The fieldguide itself was designed in a way that would limit its energy when it is dissemination and downloaded in PDF format of from online sources. The eco- design included: image dithering, default fonts, compression of the final PDF, limited colour choices, and simple tables to visualize data (as opposed to complicated graphics).

=== Le synthétique au coeur de l'humain (2023) ===
Le synthétique au coeur de l'humain ("Plastic Heart: Surface all the way through" in English) is a 2023 exhibition curated by The Synthetic Collective and held at the Canadian Cultural Centre at the Canadian Embassy in Paris, France. It proceeds the exhibition Plastic Heart: Surface all the way through held at the Art Museum at the University of Toronto in 2021. It differs from the previous exhibition in its adaptation to the Parisian context, addition of works by French artists and installations that respond to the local French context, and a selection of works that would limit the carbon footprint from object transportation. The exhibition includes the same data visualizations of the collective's research on microplastics and industrial plastic pellets, but the roster of artists in this exhibition includes Alain Resnais, Aude Pariset, Nyabo Leon Ouedraogo, Pierre Huyghe, and Patricia Corcoran, as well as artists from Plastic Heart: Surface all the way through. It does not include the works of Marianne Vierø, Mary Mattingly, and Christopher Mendoza like Plastic Heart: Surface all the way through (2021). This exhibition also includes a medallion of Saint Vincent de Paul, made out of hardwood. Following the 2021 exhibition and the Synthetic Collective's approach of "enough," the collective did not paint the gallery walls or patch any holes, and they reused the vinyl residues of a work by Xiaojing Yan from the Canadian Cultural Centre's previous exhibition. All of the labels accompanying the artworks and objects in the exhibition were written and created with liquid waste.

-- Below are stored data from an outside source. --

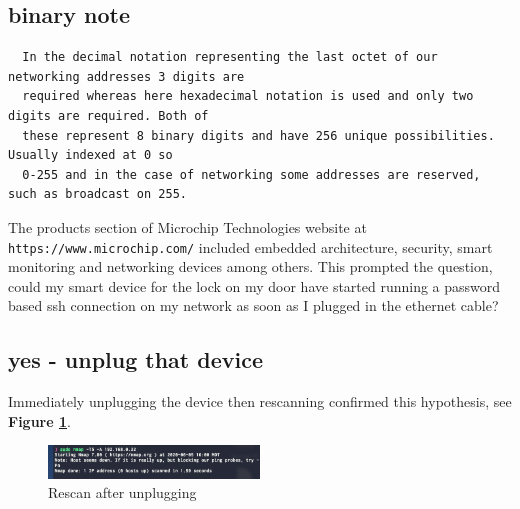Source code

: \documentclass[10pt]{article}
\begin{document}
\subsection*{binary note}
\begin{verbatim}
  In the decimal notation representing the last octet of our networking addresses 3 digits are 
  required whereas here hexadecimal notation is used and only two digits are required. Both of 
  these represent 8 binary digits and have 256 unique possibilities. Usually indexed at 0 so 
  0-255 and in the case of networking some addresses are reserved, such as broadcast on 255.
\end{verbatim}

The products section of Microchip Technologies website at \verb|https://www.microchip.com/| included embedded architecture,
security, smart monitoring and networking devices among others.\cite{microchip} This prompted the question, could my smart device
for the lock on my door have started running a password based ssh connection on my network as soon as I plugged in the 
ethernet cable?

\subsection*{yes - unplug that device}
Immediately unplugging the device then rescanning confirmed this hypothesis, see \textbf{Figure \ref{down image}}.

\begin{figure}[H]
\centering
\includegraphics[width=0.5\textwidth]{down.png}
\caption{Rescan after unplugging}\label{down image}
\end{figure}
\end{document}
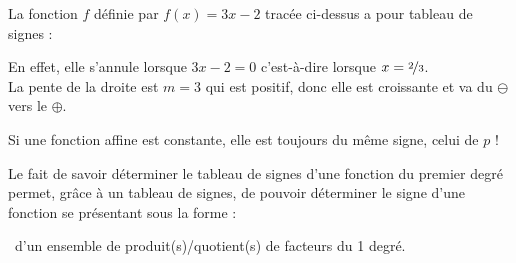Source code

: \documentclass[a4paper,11pt]{article}
\begin{document}
\begin{cexemple}
La fonction $f$ définie par $f(x)=3x-2$ tracée ci-dessus a pour tableau de signes :
\begin{center}
\end{center}
En effet, elle s'annule lorsque $3x-2=0$ c'est-à-dire lorsque $x=\nicefrac{2}{3}$.\\ La pente de la droite est $m=3$ qui est positif, donc elle est croissante et va du $\ominus$ vers le $\oplus$.
\end{cexemple}

\begin{crmq}[s]
Si une fonction affine est constante, elle est toujours du même signe, celui de $p$ !

\smallskip

Le fait de savoir déterminer le tableau de signes d'une fonction \og du premier degré \fg{} permet, grâce à un tableau de signes, de pouvoir déterminer le signe d'une fonction se présentant sous la forme :

\hfill~d'un ensemble de produit(s)/quotient(s) de facteurs du 1 degré.\hfill~
\end{crmq}
\end{document}
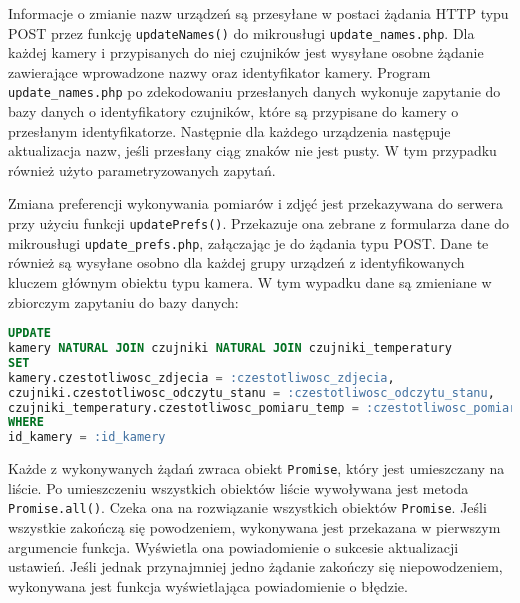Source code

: \documentclass[a4paper,11pt,twoside]{article}
\begin{document}
Informacje o zmianie nazw urządzeń są przesyłane w postaci żądania HTTP typu POST przez funkcję \texttt{updateNames()} do mikrousługi \texttt{update{\_}names.php}. Dla każdej kamery i przypisanych do niej czujników jest wysyłane osobne żądanie zawierające wprowadzone nazwy oraz identyfikator kamery. Program \texttt{update{\_}names.php} po zdekodowaniu przesłanych danych wykonuje zapytanie do bazy danych o identyfikatory czujników, które są przypisane do kamery o przesłanym identyfikatorze. Następnie dla każdego urządzenia następuje aktualizacja nazw, jeśli przesłany ciąg znaków nie jest pusty. W tym przypadku również użyto parametryzowanych zapytań.

Zmiana preferencji wykonywania pomiarów i zdjęć jest przekazywana do serwera przy użyciu funkcji \texttt{updatePrefs()}. Przekazuje ona zebrane z formularza dane do mikrousługi \texttt{update{\_}prefs.php}, załączając je do żądania typu POST. Dane te również są wysyłane osobno dla każdej grupy urządzeń z identyfikowanych kluczem głównym obiektu typu kamera. W tym wypadku dane są zmieniane w zbiorczym zapytaniu do bazy danych:
\begin{lstlisting}[language=SQL]
UPDATE 
kamery NATURAL JOIN czujniki NATURAL JOIN czujniki_temperatury 
SET 
kamery.czestotliwosc_zdjecia = :czestotliwosc_zdjecia, 
czujniki.czestotliwosc_odczytu_stanu = :czestotliwosc_odczytu_stanu,
czujniki_temperatury.czestotliwosc_pomiaru_temp = :czestotliwosc_pomiaru_temp
WHERE 
id_kamery = :id_kamery
\end{lstlisting}

Każde z wykonywanych żądań zwraca obiekt \texttt{Promise}, który jest umieszczany na liście. Po umieszczeniu wszystkich obiektów liście wywoływana jest metoda \texttt{Promise.all()}. Czeka ona na rozwiązanie wszystkich obiektów \texttt{Promise}. Jeśli wszystkie zakończą się powodzeniem, wykonywana jest przekazana w pierwszym argumencie funkcja. Wyświetla ona powiadomienie o sukcesie aktualizacji ustawień. Jeśli jednak przynajmniej jedno żądanie zakończy się niepowodzeniem, wykonywana jest funkcja wyświetlająca powiadomienie o błędzie.
\end{document}
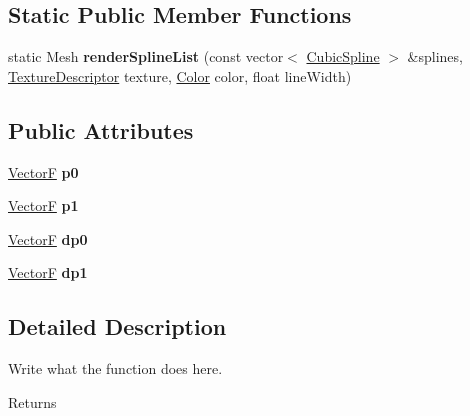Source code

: \subsection*{Static Public Member Functions}
\begin{DoxyCompactItemize}
\item 
\hypertarget{structCubicSpline_ab4f44a0380e5834289a60957baeaf822}{static Mesh {\bfseries render\+Spline\+List} (const vector$<$ \hyperlink{structCubicSpline}{Cubic\+Spline} $>$ \&splines, \hyperlink{structTextureDescriptor}{Texture\+Descriptor} texture, \hyperlink{structColor}{Color} color, float line\+Width)}\label{structCubicSpline_ab4f44a0380e5834289a60957baeaf822}

\end{DoxyCompactItemize}
\subsection*{Public Attributes}
\begin{DoxyCompactItemize}
\item 
\hypertarget{structCubicSpline_a84b61c539162fcfa38762e67261e3db6}{\hyperlink{structVectorF}{Vector\+F} {\bfseries p0}}\label{structCubicSpline_a84b61c539162fcfa38762e67261e3db6}

\item 
\hypertarget{structCubicSpline_a1bee668bf0240d7b70fc7f93638d253a}{\hyperlink{structVectorF}{Vector\+F} {\bfseries p1}}\label{structCubicSpline_a1bee668bf0240d7b70fc7f93638d253a}

\item 
\hypertarget{structCubicSpline_a5ebae554d5f1da3baa730d698d1667ff}{\hyperlink{structVectorF}{Vector\+F} {\bfseries dp0}}\label{structCubicSpline_a5ebae554d5f1da3baa730d698d1667ff}

\item 
\hypertarget{structCubicSpline_aeefcf5d9423158b97037640c26cf24f0}{\hyperlink{structVectorF}{Vector\+F} {\bfseries dp1}}\label{structCubicSpline_aeefcf5d9423158b97037640c26cf24f0}

\end{DoxyCompactItemize}


\subsection{Detailed Description}
Write what the function does here. 

\begin{DoxyReturn}{Returns}

\end{DoxyReturn}


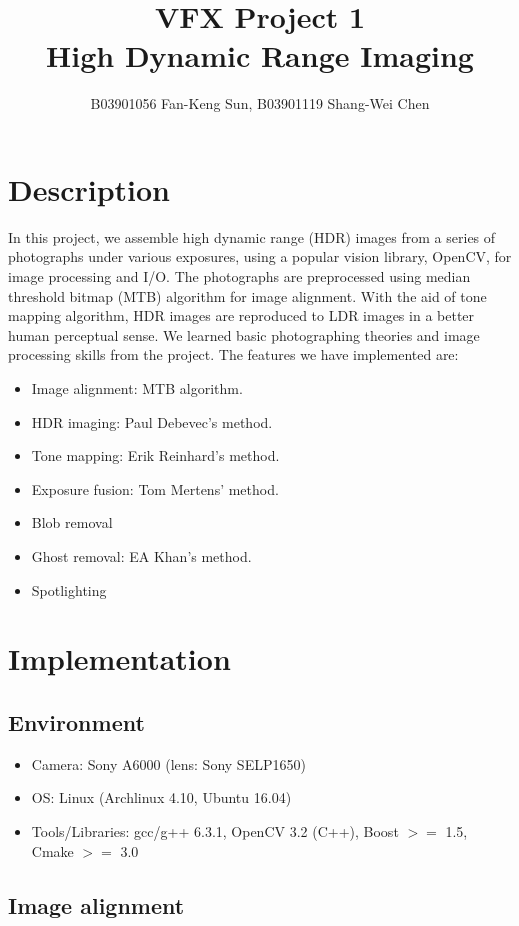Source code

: \documentclass[11pt]{article}
\title{\bf{VFX Project 1\\\large{High Dynamic Range Imaging}}\vspace{-10pt}}
\author{B03901056 Fan-Keng Sun, B03901119 Shang-Wei Chen}
\date{}
\begin{document}
\maketitle
\section{Description}
In this project, we assemble high dynamic range (HDR) images from a series of photographs under various exposures, using a popular vision library, OpenCV, for image processing and I/O. The photographs are preprocessed using median threshold bitmap (MTB) algorithm for image alignment. With the aid of tone mapping algorithm, HDR images are reproduced to LDR images in a better human perceptual sense. We learned basic photographing theories and image processing skills from the project. The features we have implemented are:
\vspace{-8pt}
\begin{itemize}
  \itemsep=-2pt
  \item Image alignment: MTB algorithm.
  \item HDR imaging: Paul Debevec's method.
  \item Tone mapping: Erik Reinhard's method.
  \item Exposure fusion: Tom Mertens' method.
  \item Blob removal
  \item Ghost removal: EA Khan's method.
  \item Spotlighting
\end{itemize}
\vspace{-8pt}

\section{Implementation}
\subsection{Environment}
\begin{itemize}
  \itemsep=-2pt
  \item Camera: Sony A6000 (lens: Sony SELP1650)
  \item OS: Linux (Archlinux 4.10, Ubuntu 16.04)
  \item Tools/Libraries: gcc/g++ 6.3.1, OpenCV 3.2 (C++), Boost $>=$ 1.5, Cmake $>=$ 3.0
\end{itemize}

\subsection{Image alignment}

\end{document}
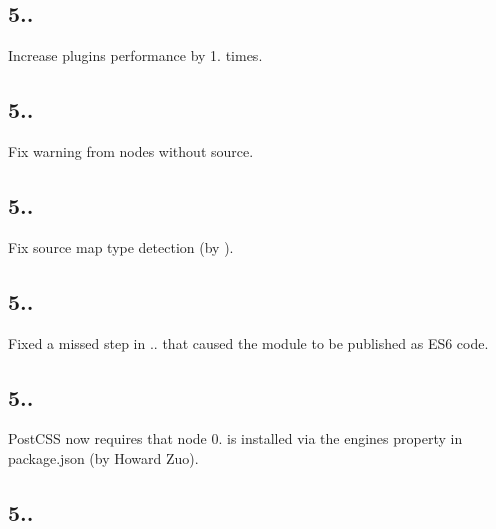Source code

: \subsection*{5..}


\begin{DoxyItemize}
\item Increase plugins performance by 1. times.
\end{DoxyItemize}

\subsection*{5..}


\begin{DoxyItemize}
\item Fix warning from nodes without source.
\end{DoxyItemize}

\subsection*{5..}


\begin{DoxyItemize}
\item Fix source map type detection (by ).
\end{DoxyItemize}

\subsection*{5..}


\begin{DoxyItemize}
\item Fixed a missed step in {..} that caused the module to be published as E\+S6 code.
\end{DoxyItemize}

\subsection*{5..}


\begin{DoxyItemize}
\item Post\+C\+SS now requires that node 0. is installed via the engines property in package.\+json (by Howard Zuo).
\end{DoxyItemize}

\subsection*{5..}


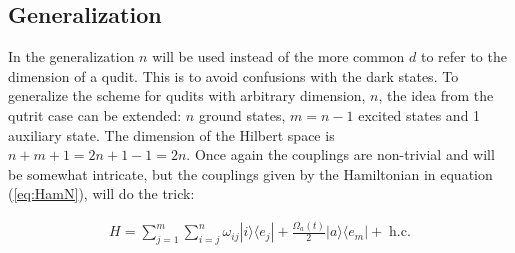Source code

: \documentclass[pra,showpacs,priprent,twocolumn,superscriptaddress]{revtex4-1}
\newcommand{\ket}[1]{|#1\rangle}
\newcommand{\bra}[1]{\langle #1|}
\begin{document}
\subsection{Generalization} 
In the generalization $n$ will be used instead of the more common $d$ to refer to the dimension of a qudit. This is to avoid confusions with the dark states. To generalize the scheme for qudits with arbitrary dimension, $n$, the idea from the qutrit case can be extended: $n$ ground states, $m = n - 1$ excited states and 1 auxiliary state. The dimension of the Hilbert space is  $n + m + 1 = 2n + 1 -1 = 2n$. Once again the couplings are non-trivial and will be somewhat intricate, but the couplings given by the Hamiltonian in equation (\ref{eq:HamN}), will do the trick:

\begin{eqnarray}\label{eq:HamN}
H = \sum_{j = 1}^m \sum_{i = j}^n \omega_{ij} \ket{i}\bra{e_j} + \frac{\Omega_a(t)}{2}\ket{a}\bra{e_m} +\;\text{h.c}.
\end{eqnarray}
\end{document}
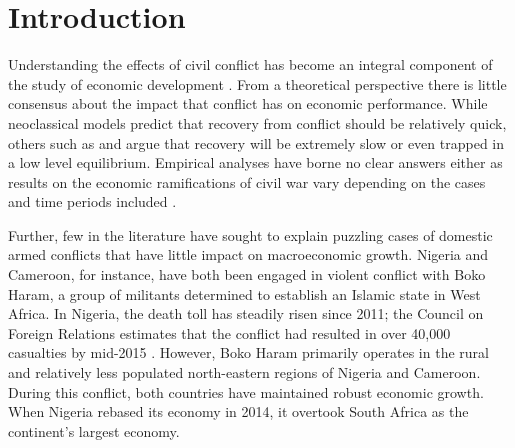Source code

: 
\section{Introduction}
\label{intro}

Understanding the effects of civil conflict has become an integral component of the study of economic development \citep{serneels:verpoorten:2013}. From a theoretical perspective there is little consensus about the impact that conflict has on economic performance. While neoclassical models predict that recovery from conflict should be relatively quick, others such as \citet{barro:martin:2004} and \citet{sachs:2006} argue that recovery will be extremely slow or even trapped in a low level equilibrium. Empirical analyses have borne no clear answers either as results on the economic ramifications of civil war vary depending on the cases and time periods included \citep{kang:meernik:2005}. 

Further, few in the literature have sought to explain puzzling cases of domestic armed conflicts that have little impact on macroeconomic growth. Nigeria and Cameroon, for instance, have both been engaged in violent conflict with Boko Haram, a group of militants determined to establish an Islamic state in West Africa. In Nigeria, the death toll has steadily risen since 2011; the Council on Foreign Relations estimates that the conflict had resulted in over 40,000 casualties by mid-2015 \citep{cfr:2015}. However, Boko Haram primarily operates in the rural and relatively less populated north-eastern regions of Nigeria and Cameroon. During this conflict, both countries have maintained robust economic growth. When Nigeria rebased its economy in 2014, it overtook South Africa as the continent's largest economy.



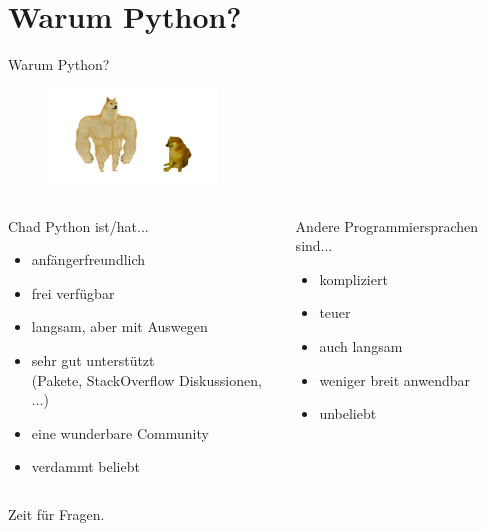 \section{Warum Python?}
\begin{frame}{Warum Python?}
	\begin{figure}
		\includegraphics[width=0.4\textwidth]{ChadPython.jpg}
		
	\end{figure}
	\begin{columns}
	\begin{column}{0.7\textwidth}
		Chad Python ist/hat...
		\begin{itemize}
			\item anfängerfreundlich
			\item frei verfügbar
			\item langsam, aber mit Auswegen
			\item sehr gut unterstützt \\(Pakete, StackOverflow Diskussionen, $\dots$)
			\item eine wunderbare Community
			\item verdammt beliebt
		\end{itemize}
	\end{column}
	\begin{column}{0.4\textwidth}
		Andere Programmiersprachen sind...
		\begin{itemize}
			\item kompliziert
			\item teuer
			\item auch langsam
			\item weniger breit anwendbar
			\item unbeliebt
		\end{itemize}
	\end{column}
	\end{columns}
	
\end{frame}

\begin{frame}
	\huge Zeit für Fragen.
\end{frame}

== Research on the Great Lakes ==
The Synthetic Collective's research and work centres on microplastic, plastic pollution, and industrial plastic pellets that end up on shorelines on beaches across the Laurentian Great Lakes. As Synthetic Collective member Kelly Wood discusses, the rate at which plastic waste is accumulating in bodies of water globally far exceeds the accumulation of any other form of waste in any other environment.

=== Microplastics and Plastic Pollution ===
The researchers note that plastic pellets are a global issue because; they can travel far from their original destination; they can hold minute biota that can increase the potential for invasive species to become established in different areas; and they have shown the potential to absorb and release different persistent organic pollutants or POPs.

== Publications ==
- Belontz, Sara L.; Corcoran, Patricia L.; Davis, Heather; Hill, Kathleen A.; Jazvac, Kelly; Robertson, Kirsty; Wood, Kelly (2019-08-01). "Embracing an interdisciplinary approach to plastics pollution awareness and action". Ambio. 48 (8): 855–866. doi:10.1007/s13280-018-1126-8. ISSN 1654-7209. PMC 6541668. PMID 30448996
  - This is a peer-reviewed journal article that discusses The Synthetic Collective's interdisciplinary approach to the problem of plastic pollution.
- Robertson, Kirsty, Heather Davis, Tegan Moore, Kelly Jazvac, Kelly Wood, Patricia Corcoran, Ian Arturo, Sara Belontz, Lorena Rios Mendoza, and Kathleen Hill (2021). "PLASTIC HEART: A DIY Fieldguide for Reducing the Environmental Impact of Art Exhibition". The Synthetic Collective.
  - This is a field-guide published by The Synthetic Collective that discusses their work and research around reducing environmental impacts of art exhibitions, using their exhibition Plastic Heart: Surface all the way through as a case study.
- Wood, Kelly (2019-01-02). "The Great Lakes: Accumulations". Photography and Culture. 12 (1): 125-131. doi10.1080/17514517.2019.1586197. ISSN 1751-4517.
  - This journal article discusses Kelly Wood's photographs in relation to The Synthetic Collective's research on plastic waste in the Great Lakes.